Energy teacher, Jeffrey Allen, says the most important thing we are responsible for is how we feel.  

Metaphorically most of us are thermometers. But what does a thermometer do? What is its function? It reflects and reacts to the environment. This is exactly what many of us do each day. When your child tantrums and yells “you don’t care,” instantly you want to list all the things you do everyday for him. Or if your partner is withdrawn and uncommunicative, your instinct is to put yourself in his face and demand that he tells you what you have done wrong. Post haste!

One of the great secrets of life, according to Jeffrey, is learning that “it’s not about you.” When we interact with others, we tend to see ourselves as the cause of their reactions and emotions. The folly of this is that, in truth, we are not responsible for the feelings of others, and we cannot, nor do we, cause those feelings to emerge. Unless we do something intentionally hurtful to another person, the feelings that they experience are those that they have created for themselves. Similarly, others do not cause the emergence of our own feelings.

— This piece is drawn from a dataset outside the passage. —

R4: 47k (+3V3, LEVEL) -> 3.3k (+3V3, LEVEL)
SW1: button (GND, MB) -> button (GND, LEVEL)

What, then, does a thermostat do? It regulates. It helps manage. It sets a standard, a vision, a goal.  It sets a standard and the environment raises to meet it. So, we go back to responsibility and how we respond. Henry Ford said: “If you can believe you can or you can believe you can’t, either way you are right.”  You can be a thermometer or thermostat.

Attachment specialist, Diane Poole Heller, says the most important tool we can use to regulate is to observe ‘prosody’ or tone of voice. You may notice, if you are female, when you move outside of the Window of Tolerance (become stressed or anxious), that your voice gets shrill, higher pitched. This is an evolutionary response; cavewomen used this technique to communicate threat. With men, the voice becomes deeper and louder.

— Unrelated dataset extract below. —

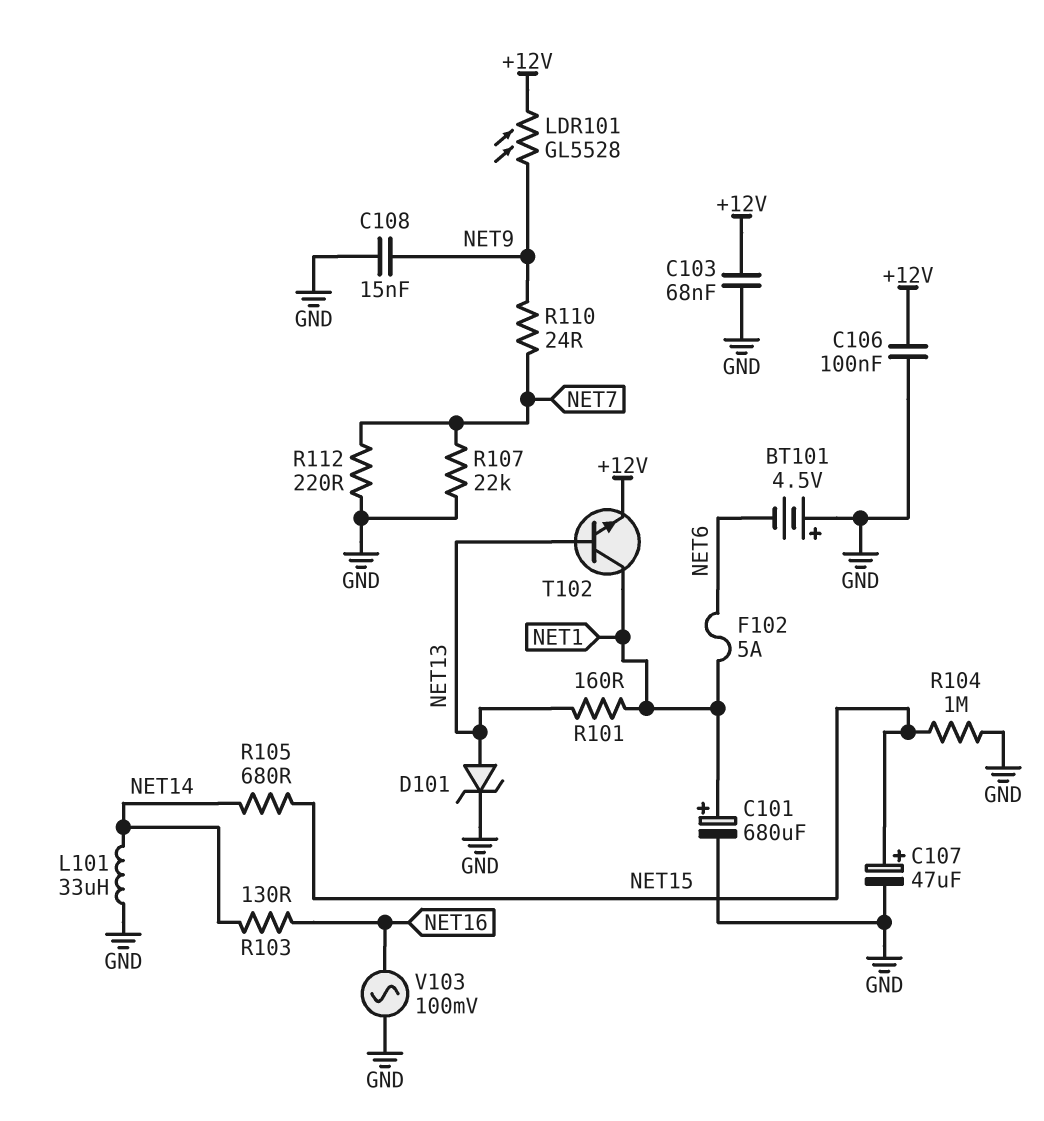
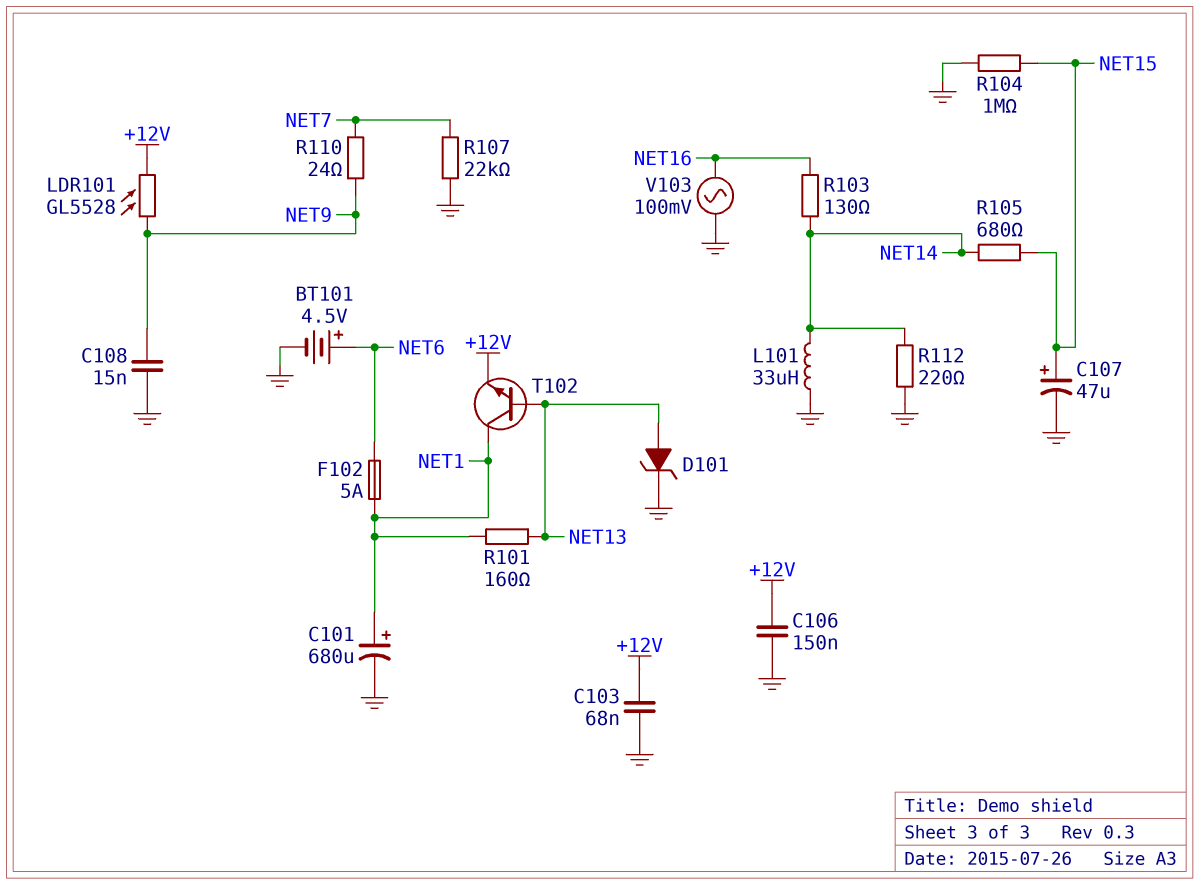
BT101: 4.5V (plus GND, minus NET6) -> 4.5V (plus NET6, minus GND)
C106: 100nF (+12V, GND) -> 150nF (+12V, GND)
R112: 220 (GND, NET7) -> 220 (GND, NET14)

Whether you are male or female, when your partner or child notices that change in your tone, all of a sudden, you’re hijacking their brain into threat, and taking them down into amygdala or reptilian brain, out of their thinking (cognitive) brain.

So, it’s important—when triggered—you move your tone to neutral. And park it there.

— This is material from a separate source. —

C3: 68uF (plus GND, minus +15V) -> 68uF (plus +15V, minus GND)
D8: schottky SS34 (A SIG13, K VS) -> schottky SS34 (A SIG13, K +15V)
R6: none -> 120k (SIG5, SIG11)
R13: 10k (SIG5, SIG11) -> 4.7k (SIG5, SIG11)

While this is a great tip for “in the moment,” Esther and Jeremy Hicks, authors of Ask and It is Given, suggest a wonderful technique to get ahead of events in your day and be the thermostat. They call it Segment Intending; whereby, you think about parts of your day that are challenging and choose a positive outcome.

How-To: Segment Intending

1/ Divide your day

Segment intending starts with something like dividing your day into ‘segments’ where a segment is something like a group of activities related to one ‘chunk’. A segment could be for example ‘waking up’, ‘preparing yourself for the day physically (taking a bath and stuff), ‘having breakfast’, ‘driving to work’, etc.

2/ Prepare for a segment

The idea of segment intending is like preparing yourself for a segment so you have control over what’s going to happen or at least over how you want to feel. Give each segment a title and ask yourself the following questions and write the answers down:

  • What do you want to accomplish?
  • How do you want to feel?

And then put it into a request: “wouldn’t it be wonderful if [………]?” For example, “Wouldn’t it be wonderful if we had a stress-free prep for school?”

As you do this exercise, just imagine or pretend, that you have power over how your day will unfold. Just pretending that it will be this way tends to give your more control and power, and will lead to more positive experiences, even if you are simply noticing the positive over negative ones.